La mort d'un Malien de 38 ans ce mardi, quelques minutes après son interpellation, ne serait donc pas liée aux décharges reçues du pistolet à impulsion électrique (PIE) Taser. Les enquêteurs parlent d'un "malaise cardiaque" survenu quelques minutes après avoir reçu deux électrochocs qui ne lui auraient fait aucun effet. Un témoin affirme qu'il en a reçu trois, le dernier le laissant immobile au sol.

 

 



Pour Noël Mamère, interrogé ce mardi par le JDD, "contrairement à ce qu'affirme la société qui le fabrique, le Taser est une arme létale, qui peut entraîner la mort". Avant lui, Olivier Besancenot avait porté le même jugement en 2007 sur cette arme qui équipe plus de 4000 policiers.

SMP Technologies, société distributrice du Taser en France, portant l'affaire en justice, a été déboutée. Les propos n’ont pas été jugés diffamatoires. L’entreprise avait également perdu son procès face au RaidH, une association de défense des Droits de l’Homme qui milite pour un usage plus limité du PIE.

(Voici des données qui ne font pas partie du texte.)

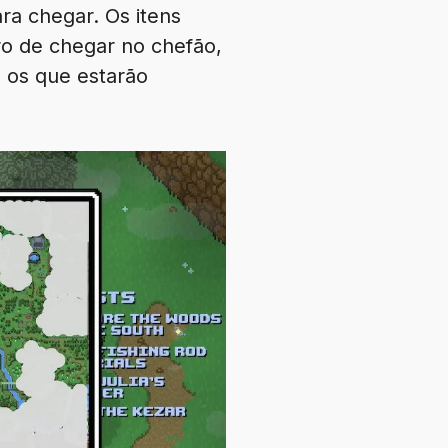
ra chegar. Os itens
ro de chegar no chefão,
 os que estarão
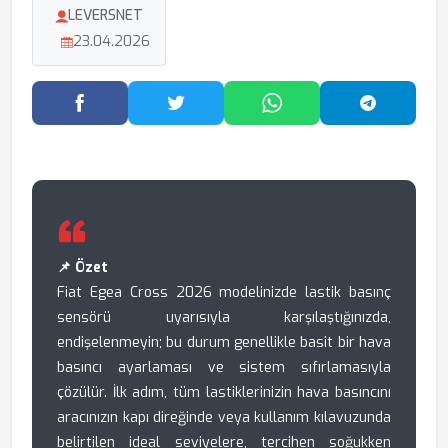
LEVERSNET
23.04.2026
Facebook'ta Paylaş
Twitter'da Paylaş
WhatsApp'ta Paylaş
Telegram
📌 Özet
Fiat Egea Cross 2026 modelinizde lastik basınç
sensörü uyarısıyla karşılaştığınızda,
endişelenmeyin; bu durum genellikle basit bir hava
basıncı ayarlaması ve sistem sıfırlamasıyla
çözülür. İlk adım, tüm lastiklerinizin hava basıncını
aracınızın kapı direğinde veya kullanım kılavuzunda
belirtilen ideal seviyelere, tercihen soğukken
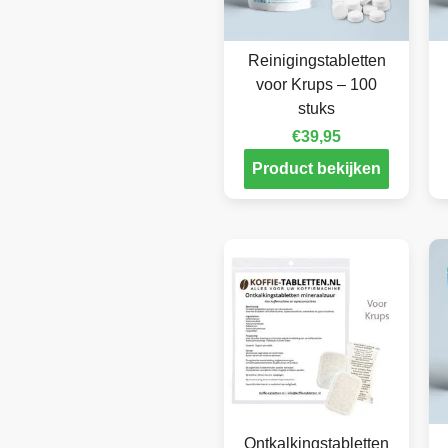
Reinigingstabletten
voor Krups – 100
stuks
€
39,95
Product bekijken
Ontkalkingstabletten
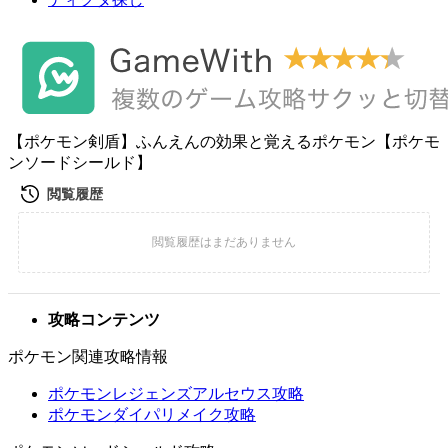
【ポケモン剣盾】ふんえんの効果と覚えるポケモン【ポケモ
ンソードシールド】
攻略コンテンツ
ポケモン関連攻略情報
ポケモンレジェンズアルセウス攻略
ポケモンダイパリメイク攻略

Tous s’appuient sur un rapport d’Amnesty International de 2008, intitulé « Less than lethal ? ». L’ONG recense, depuis 2001, 50 décès au moins liés directement ou indirectement à l’usage d’un Taser.

Parmi les 98 rapports d’autopsie étudiés, un grand nombre de victimes avaient reçu des décharges multiples ou prolongées, souvent beaucoup plus longues que les cinq secondes "normales", certaines n’ayant aucun problème de santé ou de toxicomanie.

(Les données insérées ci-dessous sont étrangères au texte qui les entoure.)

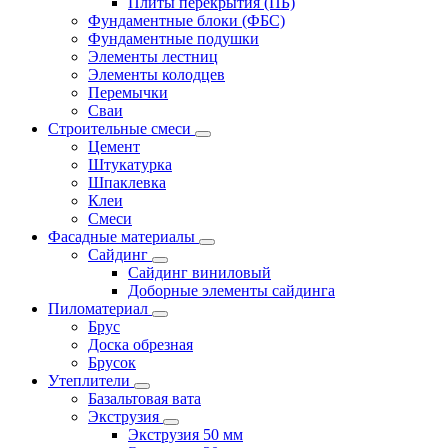
Плиты перекрытия (ПБ)
Фундаментные блоки (ФБС)
Фундаментные подушки
Элементы лестниц
Элементы колодцев
Перемычки
Сваи
Строительные смеси
Цемент
Штукатурка
Шпаклевка
Клеи
Смеси
Фасадные материалы
Сайдинг
Сайдинг виниловый
Доборные элементы сайдинга
Пиломатериал
Брус
Доска обрезная
Брусок
Утеплители
Базальтовая вата
Экструзия
Экструзия 50 мм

Le même rapport nuançait plus loin en notant que dans de nombreux cas, "d’autres moyens de contraintes ont été utilisés parallèlement, notamment des méthodes réputées gêner la respiration ou restreindre l’afflux de sang au cerveau". De même, un autre rapport publié dans La Revue des SAMU en 2007, conclue à "l’innocuité cardiaque de tels dispositifs".

Le Taser X26 délivre un courant moyen de 2,1 milliampères (mA) à 50000 volts, le risque de fibrillation ventriculaire (FV) se situe à partir de 50 à 100 mA. De même, des expérimentations ont montré qu’une décharge de PIE n’avait aucun effet sur les appareils cardiaques comme les pacemakers. Le Taser ne serait donc pas létal "lorsque les précautions d'utilisation sont strictement respectées".

Les délais entre la mort et l’électrocution étant de plusieurs minutes à plusieurs heures, les auteurs du rapport relèvent par contre un possible "syndrome d’hyperexcitation" comme cause des décès.

Ce comportement agité et menaçant, "probablement précipité par la consommation de stupéfiants, notamment la cocaïne" nécessiterait une intervention de la police au Taser. Celui-ci placerait donc l’individu dans un état de confusion, mais ne le tuerait pas, la mort étant due aux conséquences du délire (tachycardie, hyperthermie, acidose métabolique).

Pourtant, Taser International reconnaissait il y a un an que son arme pouvait provoquer dans de "très rares cas" la mort. La société conseillait alors d’éviter de viser le torse, et de chercher à atteindre de préférence l’abdomen : "le risque qu’un événement cardiaque négatif (sic) survienne à la suite de l’utilisation d’un pistolet Taser est considéré comme extrêmement faible", mais il existe, et augmente plus le tir s’approche de la zone du cœur, selon des "recherches".

Face aux différentes conclusions de rapports ou enquêtes, des associations comme RaidH ou Amnesty International réclament un moratoire et une enquête médicale indépendante afin de déterminer la létalité du Taser.

RaidH plaide par ailleurs pour un usage limité du Taser pour les seules forces d’élites, et pour des usages particuliers comme les interventions dans les avions. L’association attend également la vidéo de l'intervention de la nuit dernière pour définir s’il y a eu ou non un usage abusif de l’arme contre le Malien. Chaque arme est équipée d'une caméra qui se déclenche lors du tir.